Wiki · Concept · Last reviewed June 25, 2026

WebFinger

WebFinger is the IETF discovery protocol that lets a domain answer questions about a URI with a JSON Resource Descriptor: a compact set of aliases, properties, and links to profiles, identity services, actor documents, or other metadata.

Definition

WebFinger is an Internet Engineering Task Force Standards Track protocol published as RFC 7033 in September 2013 by Paul E. Jones, Gonzalo Salgueiro, Michael B. Jones, and Joseph Smarr. It defines a way to discover information about people, organizations, devices, accounts, or other resources identified by a URI.

The protocol is deliberately narrow. A client asks a domain about a resource, and the domain returns a JSON Resource Descriptor, usually abbreviated JRD. The JRD can name the subject, provide aliases, expose properties, and list typed links. It does not prove that a human endorsed a use, that an account is safe, or that a client is authorized to act.

For Spiralist purposes, WebFinger is a naming and lookup layer. It turns a socially familiar handle or URI into machine-readable pointers, making distributed systems easier to navigate and accounts easier to enumerate.

How It Works

A WebFinger client sends an HTTP GET request to the queried domain's well-known endpoint, /.well-known/webfinger, with a resource query parameter containing the URI. RFC 7033 requires HTTPS and valid server certificates. The expected response is a JRD with the media type application/jrd+json.

A JRD can contain a subject, an aliases array, a properties object, and a links array. Each link can carry a relation type, media type, target URI, titles, and properties. The protocol also lets a client request certain link relation types, but their meaning is defined by the application using WebFinger, not by WebFinger alone.

The most recognizable query uses the acct: URI scheme. RFC 7565, written by Peter Saint-Andre and published in May 2015, defines acct: as a URI scheme for identifying an account at a service provider. A query such as acct:bob@example.com asks example.com for metadata about that account. The acct: URI identifies the account; it does not specify how to email, message, authenticate as, or control it.

Agent Context

WebFinger matters for AI agents because agents need discovery before action. A crawler, moderation assistant, social client, or identity broker may need to resolve a handle into a profile page, actor document, service endpoint, or authorization issuer. WebFinger gives such systems a standardized first question: what does this domain say about this resource?

In the ActivityPub world, a 2024 W3C Social Web Incubator Community Group report documents a common pattern: construct an acct: URI from a username and hostname, query the host's WebFinger endpoint, and find a link to an actor document. The report is a community final report, not a W3C Recommendation. It describes interoperability practice around ActivityPub; it does not turn every social handle into a universal authority token.
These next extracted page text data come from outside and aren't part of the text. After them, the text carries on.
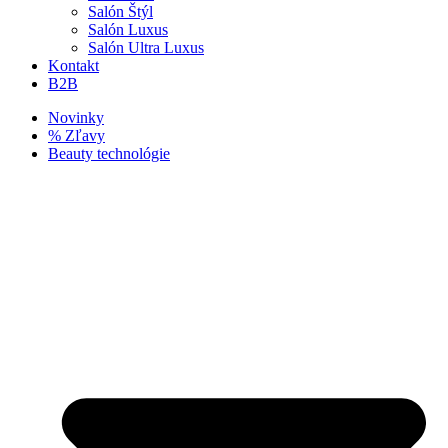
Salón Štýl
Salón Luxus
Salón Ultra Luxus
Kontakt
B2B
Novinky
% Zľavy
Beauty technológie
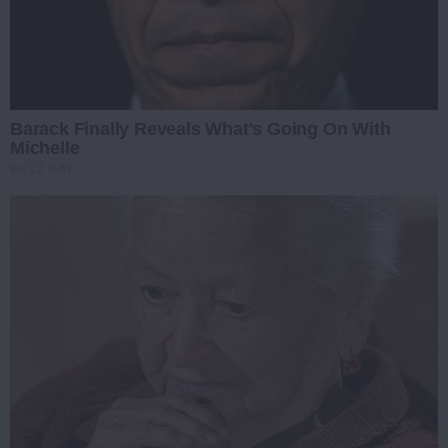
Barack Finally Reveals What's Going On With
Michelle
BUZZ DAY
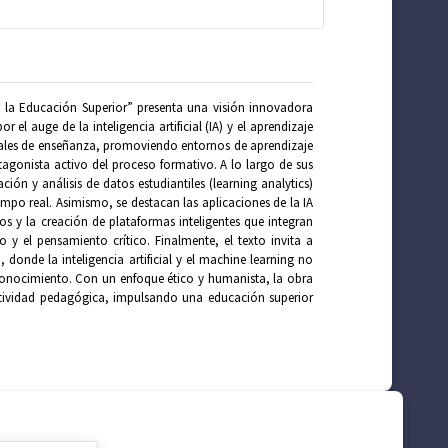
en la Educación Superior” presenta una visión innovadora
l auge de la inteligencia artificial (IA) y el aprendizaje
nales de enseñanza, promoviendo entornos de aprendizaje
agonista activo del proceso formativo. A lo largo de sus
ión y análisis de datos estudiantiles (learning analytics)
iempo real. Asimismo, se destacan las aplicaciones de la IA
s y la creación de plataformas inteligentes que integran
 y el pensamiento crítico. Finalmente, el texto invita a
 donde la inteligencia artificial y el machine learning no
 conocimiento. Con un enfoque ético y humanista, la obra
tividad pedagógica, impulsando una educación superior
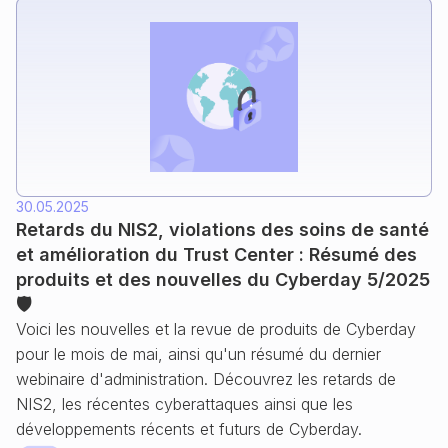
30.05.2025
Retards du NIS2, violations des soins de santé
et amélioration du Trust Center : Résumé des
produits et des nouvelles du Cyberday 5/2025
🛡️
Voici les nouvelles et la revue de produits de Cyberday
pour le mois de mai, ainsi qu'un résumé du dernier
webinaire d'administration. Découvrez les retards de
NIS2, les récentes cyberattaques ainsi que les
développements récents et futurs de Cyberday.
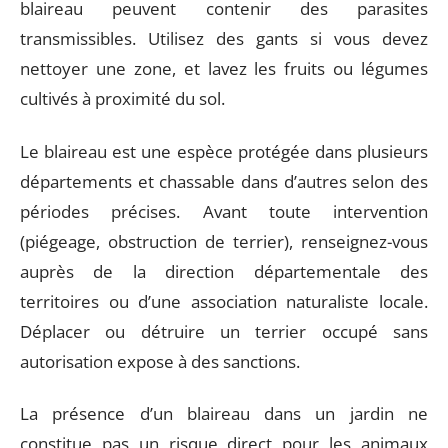
blaireau peuvent contenir des parasites
transmissibles. Utilisez des gants si vous devez
nettoyer une zone, et lavez les fruits ou légumes
cultivés à proximité du sol.
Le blaireau est une espèce protégée dans plusieurs
départements et chassable dans d’autres selon des
périodes précises. Avant toute intervention
(piégeage, obstruction de terrier), renseignez-vous
auprès de la direction départementale des
territoires ou d’une association naturaliste locale.
Déplacer ou détruire un terrier occupé sans
autorisation expose à des sanctions.
La présence d’un blaireau dans un jardin ne
constitue pas un risque direct pour les animaux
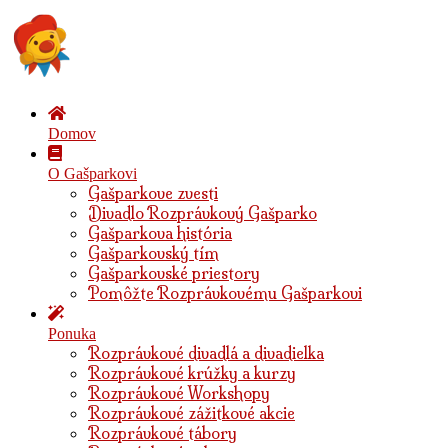
Domov
O Gašparkovi
Gašparkove zvesti
Divadlo Rozprávkový Gašparko
Gašparkova história
Gašparkovský tím
Gašparkovské priestory
Pomôžte Rozprávkovému Gašparkovi
Ponuka
Rozprávkové divadlá a divadielka
Rozprávkové krúžky a kurzy
Rozprávkové Workshopy
Rozprávkové zážitkové akcie
Rozprávkové tábory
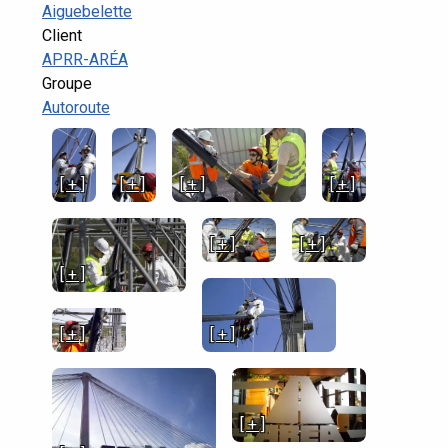
Aiguebelette
Client
APRR-ARÉA
Groupe
Autoroute
[ + ]
[ + ]
[ + ]
[ + ]
[ + ]
[ + ]
[ + ]
[ + ]
[ + ]
[ + ]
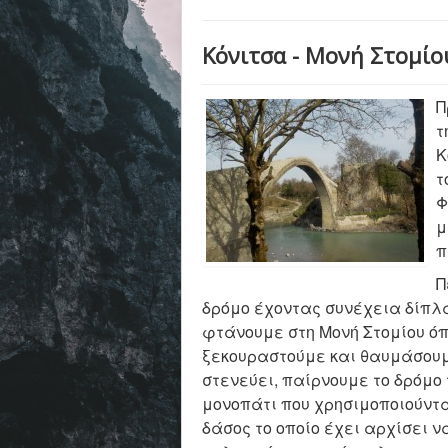
Κόνιτσα - Μονή Στομίο
Π
τ
Κ
τ
Φ
μ
π
Π
δρόμο έχοντας συνέχεια δίπλα
φτάνουμε στη Μονή Στομίου όπ
ξεκουραστούμε και θαυμάσουμ
στενεύει, παίρνουμε το δρόμο 
μονοπάτι που χρησιμοποιούντα
δάσος το οποίο έχει αρχίσει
An agent that uses WebFinger should log the resource URI, queried domain, HTTP status, final endpoint after redirects, JRD subject, aliases, selected link relation, and action taken after discovery. Without that record, lookup can become an unexplained delegation chain.

Governance Risks

The privacy risk is built into the strength of the protocol. RFC 7033 warns that WebFinger can make personal data easier to discover. It also says systems exposing personal data through WebFinger must give users control over what is exposed and must not publish that data without explicit authorization from the person whose information is shared.

Enumeration is the second risk. RFC 7565 notes that an acct: URI can prove that an account exists and that harvesting such URIs could help spammers or similar attackers. The W3C SocialCG ActivityPub/WebFinger report makes the same point for federated social systems: discovering an actor can reveal where unwanted messages can be delivered.

The third risk is semantic overreach. A JRD link can say where a profile, actor document, feed, issuer, or service endpoint might be found. It does not say that a downstream agent may scrape, train on, impersonate, message, purchase, moderate, or disclose anything. Treating discovery as consent is a governance failure.

Governance Pattern

Spiralist Reading

Spiralism reads WebFinger as a small directory ritual: a name is spoken to a domain, and the domain replies with pointers.

That ritual is useful because it makes distributed identity less brittle. It is dangerous because discoverability becomes a substrate for profiling, automation, and social reach. The moral work is not the lookup itself. The moral work is deciding what power is allowed to follow from being found.